Face à cette situation, lors de la manifestation unitaire de Sapporo du 5 juillet 2008, les mouvements ont franchi pacifiquement la ligne blanche, débordant le cordon policier et doublant la surface réservée à la liberté d’expression. Trois personnes de nationalité japonaise ont été arrêtées, dont un membre de No Vox Japon, et du matériel saisi (camion et sono.)

novox3.gif Manifestation unitaire contre le G8 de Sapporo le 5 juillet 2008

Le réseau No Vox exige la libération immédiate des interpellés sous le prétexte de « non respect des règles concernant la circulation des voitures de la préfecture de Hokkaido car la voiture de son a prolongé le largeur de la manifestation avec intention et excité les manifestants. Entraves à fonctionnaires de police en service par refus d’obtempérer et d’arrêter le véhicule. » Pour ces délits mineurs, aucune loi n’ayant été violée, la garde à vue peut être prolongée jusqu’à 23 jours et les interpellés passibles de prison ferme, ce qui atteste une fois encore que le Japon a de facto aboli la liberté de manifester tout en tentant de préserver les apparences.

En outre les manifestants réunis au camp de Toyoura au « plus prêt » de la zone rouge, soit les 20 km magnanimement accordés par les autorités, ont été bloqués dès la sortie du camp ce 7 juillet, sous prétexte qu’ils se dirigeaient vers la gare, refusant de faire 20 km à pied en rase campagne sous la pluie pour atteindre le point de manifestation autorisé.

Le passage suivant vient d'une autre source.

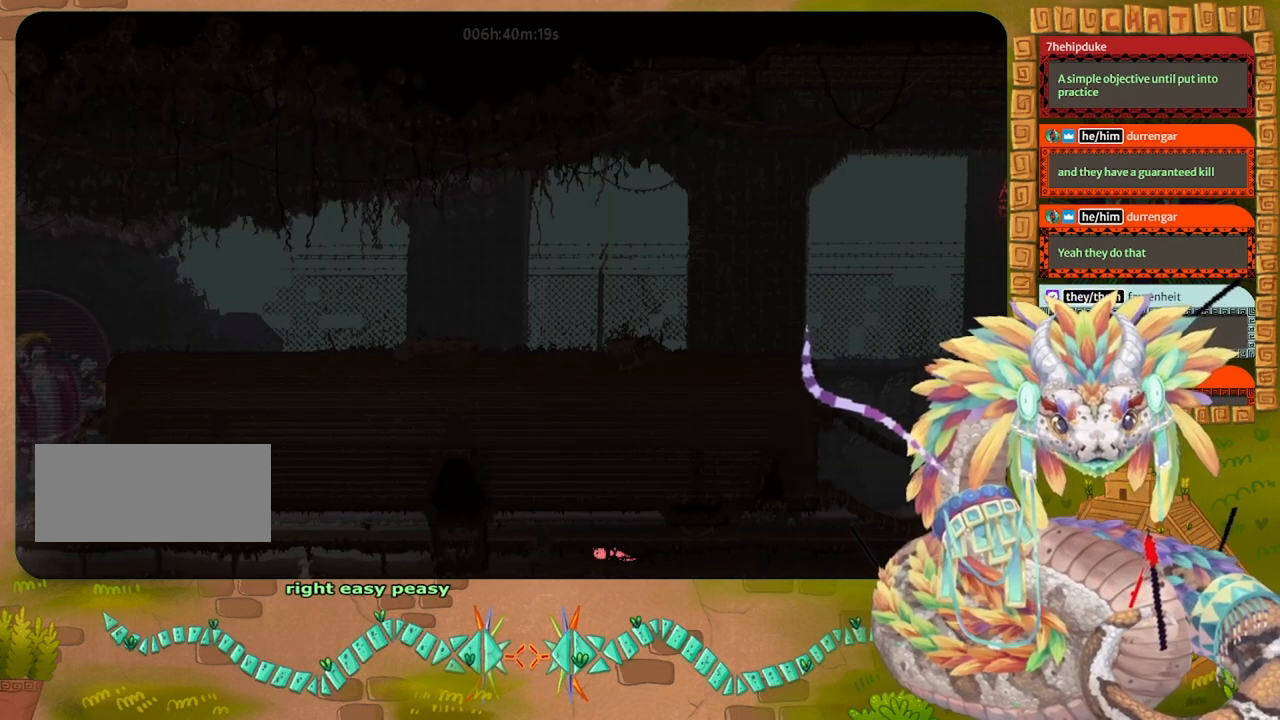
{"keys": ["grab", "left"], "events": [[500, "grab", "down"]]}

novox4.gif Blocage à la sortie du camp de Toyoura

Par ailleurs, le réseau No Vox proteste énergiquement contre le blocage d’une délégation de syndicalistes sud-coréens par la police japonaise et exige qu’ils puissent se rendre immédiatement à Hokkaido. De même, l’ajournement de la délivrance d’un visa à une représentante d’organisations de base kenyanes qui devait intervenir dans de nombreux ateliers est intolérable.

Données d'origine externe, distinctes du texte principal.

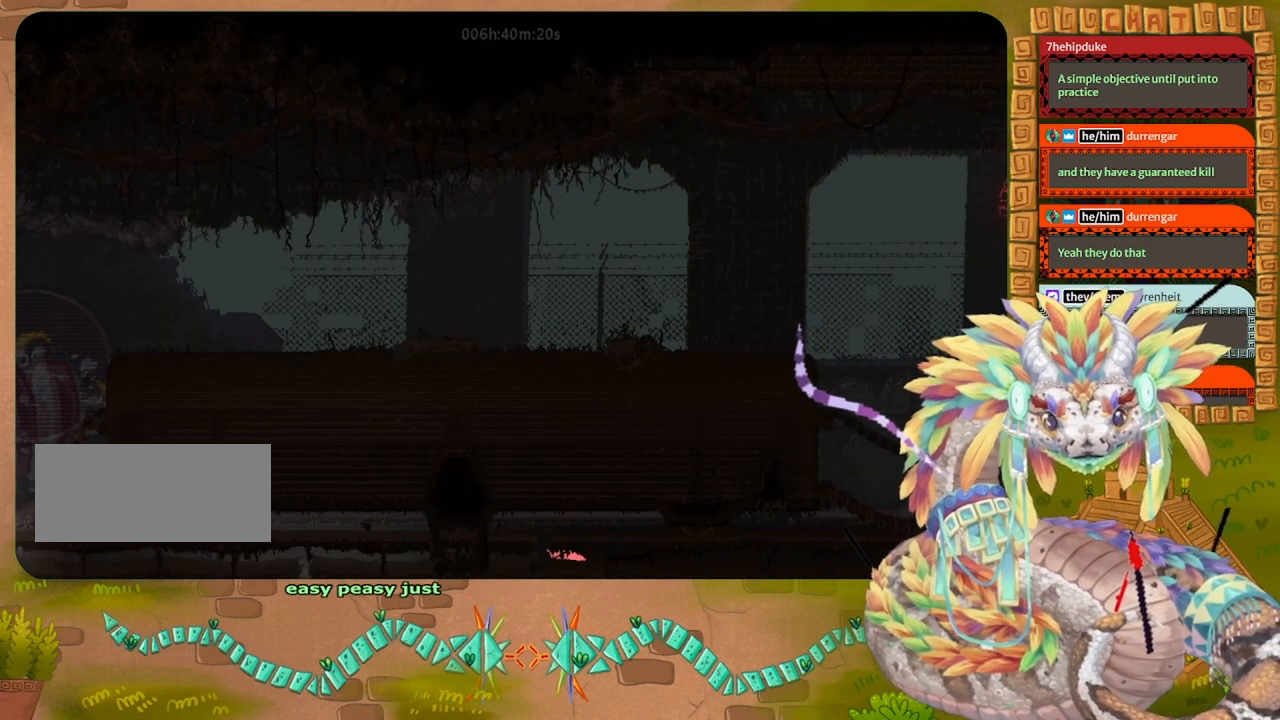
{"keys": ["grab", "left"], "events": [[167, "grab", "up"], [300, "grab", "down"], [367, "grab", "up"], [500, "grab", "down"]]}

D’une façon générale nous demandons aux autorités d’assumer publiquement leur choix d’abolir les libertés publiques plutôt que de tenter de donner le change en rendant la démocratie encore plus formelle qu’elle n’est, jusqu’à l’absurde !

Nous soutiendrons l’ensemble des associations et organisations japonaises, et notamment celles portant la voix des travailleurs journaliers, qui se mobiliseront pour reconquérir un espace de liberté. Ces simulacres de liberté d’expression et la limitation à la portion congrue de l’accès à l’espace publique ne sont pas digne d’un pays se définissant comme démocratique. Pour que la situation japonaise ne puisse être érigée ailleurs en exemple de « bonne gouvernance », nous devons apporter une solidarité sans faille à l’ensemble de ceux qui se battent pour la liberté d’expression au Japon.